The disclosure models that are open for comment are as follows:

  • Pre-transaction disclosure: This disclosure, given to the sender before they pay for the transaction, would include the transfer amount, transfer taxes and fees, the exchange rate, and the total amount of money – in local currency – that would be available to the recipient.
  • Post-transaction disclosure: This disclosure would be given to senders after they have completed the transaction. It will take the form of a receipt and re-iterate all of the information provided in the pre-transaction disclosure form.
    In addition, it will provide the names, addresses and phone numbers of both sender and recipient, the location at which the recipient will pick up the funds, and the date the funds would be available.
  • Combined pre/post transaction disclosure: This disclosure combines the timing of the pre-transaction disclosure with the content of the post-transaction disclosure.
  • Notification of the confirmation code: This form would be given to consumers after they completed the transaction. It would be a smaller piece of paper than the other forms, containing only the confirmation code associated with the transaction.

Following testing of the disclosure types via in-depth cognitive interviews in New York during January 2011, mostly minor changes were made to the forms. The only major change was the inclusion of a consumer’s cancellation rights.

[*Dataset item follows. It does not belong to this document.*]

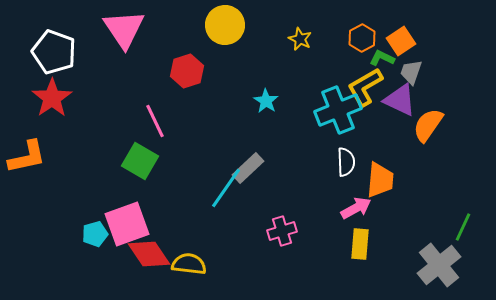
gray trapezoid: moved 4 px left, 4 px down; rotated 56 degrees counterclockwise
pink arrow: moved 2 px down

As participants’ assumptions regarding cancellation rights varied widely, the sentence "You may have the right to cancel this transaction within 24 hours of payment" was added to all forms.

This phrase was changed again after a second round of interviews to "the right to cancel for a full refund".

 

Industry reaction

It is too soon to say what remittance transfer providers plan to do with the Fed’s proposal, as formal comments are yet to be published, but MoneyGram told EPI: "We recognise this is an important industry issue for consumers and our business.

"We have been engaged in discussions with the Federal Reserve Board since the rulemaking process began in late 2010, and will continue to participate in this.

"MoneyGram is currently reviewing the proposed rule in anticipation of submitting comments to the Fed by the July 20 deadline."

In a similar vein, Western Union has commended the Fed on its "thorough and transparent approach" to this issue. It shares the same belief that providing consumers with the information they need to make an informed decision will benefit its customers if all remittance providers are held to the same requirements.

It said: "While there are a number of important issues addressed in the Federal Reserve Board’s proposed rule that we are currently reviewing, Western Union’s initial assessment is that we are in agreement with the Fed’s conclusion allowing for a single written disclosure on fees and exchange rates."